Over the course of the last several years, we have put substantial effort into having healthy conversations about the conflicting convictions within our community. We have had many successful group experiences — both large and small. We have been encouraged by many individual stories. We have developed strategies and structures for having good conversations despite our differences, and many of these have proved effective.

But all of this has taken place against a cultural backdrop that is increasingly dark and contentious. We are experiencing consistent and ever-increasing pressure towards polarization. We explicitly state that our goal is not creating unanimity, but even when that has been acknowledged, it is hard to fully celebrate healthy and respectful disagreements. Our hearts seem to yearn for agreement, and anything less than that can feel like a disappointment that drains more out of our emotional tanks than it puts in. We believe that pursuing community that includes disagreement is the right thing to do, and over the course of time it pays off in a better life for the institutions of which we are a part, but progress feels slow and painful.

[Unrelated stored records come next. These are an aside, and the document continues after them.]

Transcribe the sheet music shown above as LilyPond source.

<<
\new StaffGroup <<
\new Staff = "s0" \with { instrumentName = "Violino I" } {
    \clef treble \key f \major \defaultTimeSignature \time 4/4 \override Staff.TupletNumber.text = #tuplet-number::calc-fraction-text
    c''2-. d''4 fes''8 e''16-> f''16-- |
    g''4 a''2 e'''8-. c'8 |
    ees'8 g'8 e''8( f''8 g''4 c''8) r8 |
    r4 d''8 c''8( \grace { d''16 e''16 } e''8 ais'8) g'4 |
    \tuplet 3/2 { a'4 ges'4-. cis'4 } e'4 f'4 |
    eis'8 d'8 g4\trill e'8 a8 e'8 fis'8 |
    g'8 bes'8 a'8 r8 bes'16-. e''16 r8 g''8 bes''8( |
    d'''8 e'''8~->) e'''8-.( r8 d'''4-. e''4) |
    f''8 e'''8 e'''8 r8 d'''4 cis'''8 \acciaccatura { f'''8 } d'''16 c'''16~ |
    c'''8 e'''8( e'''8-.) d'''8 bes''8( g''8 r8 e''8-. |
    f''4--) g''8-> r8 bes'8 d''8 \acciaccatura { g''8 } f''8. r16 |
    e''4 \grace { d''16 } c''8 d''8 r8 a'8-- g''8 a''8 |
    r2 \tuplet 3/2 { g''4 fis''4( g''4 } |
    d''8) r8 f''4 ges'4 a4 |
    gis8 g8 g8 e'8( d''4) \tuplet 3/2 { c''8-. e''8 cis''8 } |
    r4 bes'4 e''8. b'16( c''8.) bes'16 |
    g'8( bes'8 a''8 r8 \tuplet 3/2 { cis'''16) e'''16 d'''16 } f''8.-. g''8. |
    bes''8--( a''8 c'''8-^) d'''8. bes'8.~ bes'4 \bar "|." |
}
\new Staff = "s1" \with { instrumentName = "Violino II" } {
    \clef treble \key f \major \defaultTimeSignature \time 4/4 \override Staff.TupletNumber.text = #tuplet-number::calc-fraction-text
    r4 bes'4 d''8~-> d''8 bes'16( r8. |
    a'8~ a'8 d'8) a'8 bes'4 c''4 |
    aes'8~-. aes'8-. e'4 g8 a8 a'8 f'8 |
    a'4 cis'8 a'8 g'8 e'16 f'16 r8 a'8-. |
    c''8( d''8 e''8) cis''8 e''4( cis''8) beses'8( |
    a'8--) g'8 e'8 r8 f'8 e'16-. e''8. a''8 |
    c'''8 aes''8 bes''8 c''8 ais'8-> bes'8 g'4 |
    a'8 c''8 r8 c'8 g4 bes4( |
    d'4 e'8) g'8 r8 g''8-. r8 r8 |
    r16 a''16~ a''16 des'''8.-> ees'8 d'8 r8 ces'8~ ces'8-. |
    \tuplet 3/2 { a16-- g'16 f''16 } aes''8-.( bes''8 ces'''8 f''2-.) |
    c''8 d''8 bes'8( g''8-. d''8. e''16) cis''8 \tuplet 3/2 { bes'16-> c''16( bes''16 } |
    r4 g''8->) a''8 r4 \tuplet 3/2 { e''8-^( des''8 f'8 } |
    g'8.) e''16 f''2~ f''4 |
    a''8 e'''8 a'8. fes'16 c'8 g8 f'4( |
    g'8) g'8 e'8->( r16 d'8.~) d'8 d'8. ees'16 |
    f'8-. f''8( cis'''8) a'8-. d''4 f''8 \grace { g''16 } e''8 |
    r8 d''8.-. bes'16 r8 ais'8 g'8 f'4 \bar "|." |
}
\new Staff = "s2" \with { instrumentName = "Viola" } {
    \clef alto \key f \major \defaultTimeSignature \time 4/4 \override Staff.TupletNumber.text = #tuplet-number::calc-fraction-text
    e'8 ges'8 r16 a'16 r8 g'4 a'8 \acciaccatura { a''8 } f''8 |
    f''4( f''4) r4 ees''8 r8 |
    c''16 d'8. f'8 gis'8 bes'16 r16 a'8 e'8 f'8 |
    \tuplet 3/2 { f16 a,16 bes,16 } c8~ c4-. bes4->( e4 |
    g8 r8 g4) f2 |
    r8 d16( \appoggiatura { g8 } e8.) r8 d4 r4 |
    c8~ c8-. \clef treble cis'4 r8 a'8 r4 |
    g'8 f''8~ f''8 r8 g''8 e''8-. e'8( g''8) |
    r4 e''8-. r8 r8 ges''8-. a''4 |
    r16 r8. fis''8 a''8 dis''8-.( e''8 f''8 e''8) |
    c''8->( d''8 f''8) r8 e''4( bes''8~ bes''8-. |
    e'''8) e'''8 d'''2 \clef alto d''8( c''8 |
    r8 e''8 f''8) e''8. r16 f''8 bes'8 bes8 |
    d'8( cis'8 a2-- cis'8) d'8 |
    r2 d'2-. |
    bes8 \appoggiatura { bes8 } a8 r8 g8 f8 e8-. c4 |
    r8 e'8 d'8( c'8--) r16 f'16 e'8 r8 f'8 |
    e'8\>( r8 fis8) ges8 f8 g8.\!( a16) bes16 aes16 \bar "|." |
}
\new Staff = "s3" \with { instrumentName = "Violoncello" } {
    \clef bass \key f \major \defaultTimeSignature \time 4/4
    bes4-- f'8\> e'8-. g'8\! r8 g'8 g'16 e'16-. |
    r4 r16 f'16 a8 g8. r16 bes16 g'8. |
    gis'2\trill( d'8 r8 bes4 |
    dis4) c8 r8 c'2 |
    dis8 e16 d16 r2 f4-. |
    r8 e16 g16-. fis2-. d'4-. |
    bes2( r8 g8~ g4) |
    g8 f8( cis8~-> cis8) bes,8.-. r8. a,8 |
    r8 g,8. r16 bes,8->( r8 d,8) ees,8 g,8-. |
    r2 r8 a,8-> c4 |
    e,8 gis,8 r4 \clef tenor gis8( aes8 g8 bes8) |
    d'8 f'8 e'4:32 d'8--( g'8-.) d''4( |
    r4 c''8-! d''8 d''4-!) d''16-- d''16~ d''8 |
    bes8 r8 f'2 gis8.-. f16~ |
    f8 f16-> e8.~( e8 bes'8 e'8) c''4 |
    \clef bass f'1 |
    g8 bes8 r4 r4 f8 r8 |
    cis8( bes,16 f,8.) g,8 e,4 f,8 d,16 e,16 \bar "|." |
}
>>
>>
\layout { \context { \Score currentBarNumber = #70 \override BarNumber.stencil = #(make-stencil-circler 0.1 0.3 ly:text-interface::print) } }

Nonetheless, at the end of the day, learning to listen to others and respect them as human beings made in the image of God is not something that is optional. It is an essential task of Christian discipleship. In a similar way, creating institutional structures that preserve Christian fidelity and at the same time allow for freedom of conscience and diversity of thought simply must be done, no matter how difficult it might prove.


Conversation Chain

This exercise was developed by the Winsome Conviction Project and has been used in a wide variety of workshops, events, and small groups. The structure allows participants to engage in a sustained conversation about a controversial topic, but in a controlled fashion.

The chain begins with one person saying, “Here’s what I think I think about _________.” The links of the conversation chain are formed by requiring participants to make an intentional positive link to the previous speaker before adding their own contribution using the following pattern:

  1. Here’s what I heard you saying…
  2. Here’s what I resonated with… (or “something I agreed with,” “something that impacted me,” “something that made me stop and think,” etc.)
  3. Here’s what I’d like to add to the conversation… (or, alternatively, a person might invite further comment from someone who has already spoken: “I wonder if you could tell me more about this…”)

The moderator is responsible for reminding people to follow the structure and to be sure to give meaningful responses. We have noticed that people become eager to share their opinion and tend to rush through the first two questions. Moderators need to help people resist this temptation. The sequence of steps is important. Following the structure maintains civility and mutual respect, but it also slows down the interaction and gives people time to process what they have heard.